- Born: Elijah Green Wood 1878 Arkansas, U.S.
- Died: July 14, 1913 (aged 35) Pulaski County Jail, Little Rock, Arkansas, U.S.
- Cause of death: Execution by hanging
- Other names: Elijah Greenwood Elijah Green Woods
- Conviction: First degree murder
- Criminal penalty: Death

Details
- Victims: 1–4
- Span of crimes: 1910–1912
- Country: United States
- State: Arkansas
- Date apprehended: December 3, 1912

= Elijah Wood (murderer) =

American murderer (1878–1913)

Elijah Green Wood (1878 – July 14, 1913) was an American murderer and accused serial killer. Convicted, sentenced to death and executed for killing a woman in Little Rock, Arkansas in 1912, he was posthumously accused by another death row inmate for three additional murders committed in 1910. Due to the fact he was already dead, Wood was never prosecuted for them and the three murders officially remain unsolved.

==Murder of Alice Turner==
On November 28, 1912, a black woman named Alice Turner was shot and killed near the Frazier Pike in Little Rock in an apparent robbery. Initially, police arrested preacher W. A. Pearson on suspicion of being the killer, as it was determined that his shotgun had been used in the murder - however, Pearson convinced the authorities that it had been stolen from him and was then released. On December 3, Wood, a laborer who worked at a nearby sawmill, was arrested for the murder after officers concluded that he had sold the murder weapon at a pawn shop. His wife Sarah was briefly detained on suspicion of harboring a fugitive, but was released after she promised to help the officers locate the stolen money.

After extensive questioning, Wood confessed that he had killed Turner because he wanted to steal a $10 bill she had shown to him, and that he had stolen $75 after killing her. He claimed that he alone was responsible, and that his brother James – who had been arrested as an accomplice – had nothing to do with the case. As a result of this confession, James Wood was released, while Elijah was charged with first-degree murder and ordered to stand trial on January 9, 1913.

==Trial and execution==
Soon after his trial began, Wood recanted his confession and claimed that he had nothing to do with Turner's murder. His claims were not believed, and he was swiftly tried, convicted and sentenced to death.

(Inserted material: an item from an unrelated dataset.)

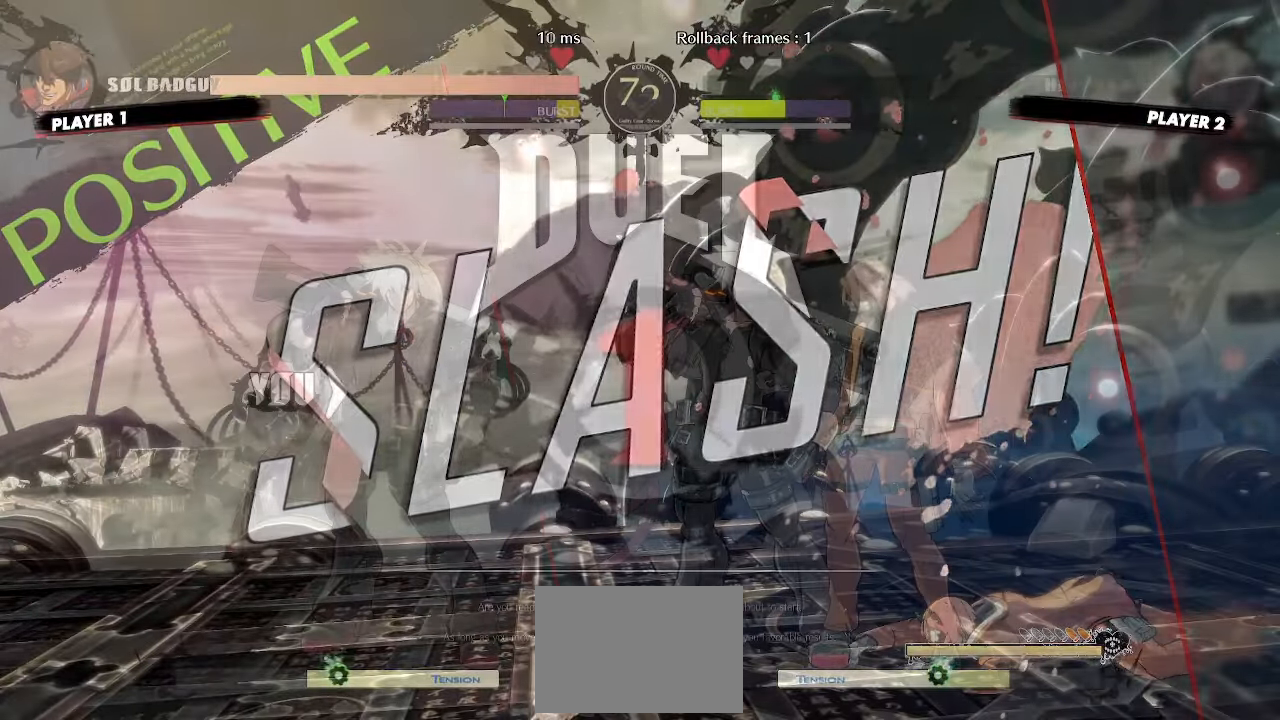
{"dt_ms": 500, "buttons": [], "events": [[33, "K", "up"], [117, "K", "down"], [167, "K", "up"]]}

All of his appeals were denied, and he was scheduled to be hanged on July 14, 1913.

In the final days leading up to his execution, Wood gradually resigned to his fate and said that he was ready to die, although he still protested his innocence. He spent most of his time either by himself, chatting with friend and fellow death row inmate Hugh Alvin "Boss" Gaylord or talking to his spiritual advisers. On the aforementioned execution date, Wood was hanged at the Pulaski County Jail in Little Rock. His last meal consisted of chicken, ice cream, cake, cantaloupe and a bottle of beer, described by the media as a "feast".

His execution was considered controversial by opponents of the death penalty, some of whom contended that Wood was not the one who shot Turner. In an article written in the Batesville Daily Guard, an anonymous writer declared his belief that Pearson had supposedly confessed in private that he had fired the fatal shot, not Wood. While the author stated he did not believe Wood was fully innocent, he suggested that he was likely a mere accomplice present at the crime scene.

==Accusations from Boss Gaylord==
Shortly prior to his own execution, Wood's cellmate and friend "Boss" Gaylord supposedly told the jailers that Wood had confided to him that he had killed three other people aside from Alice Turner. According to him, Wood had confessed to the murders of Clara Diehl and Arthur Hatton, who were gunned down by an unknown assailant near Sweet Home on September 19, 1910. He had supposedly been paid to kill somebody else, but had mistaken Hatton for his target and killed him instead, with Wood deciding to kill Diehl as well in order to avoid having any witnesses. The third murder he had supposedly confessed was that of local merchant and farmer Yancey Mashburn, who had been shot and killed near Little Rock on October 7, 1910, during a botched robbery.

Since Wood had already been executed and thus could not stand trial for these crimes, Gaylord's claims could not be definitely proven and the aforementioned murders officially remain unsolved.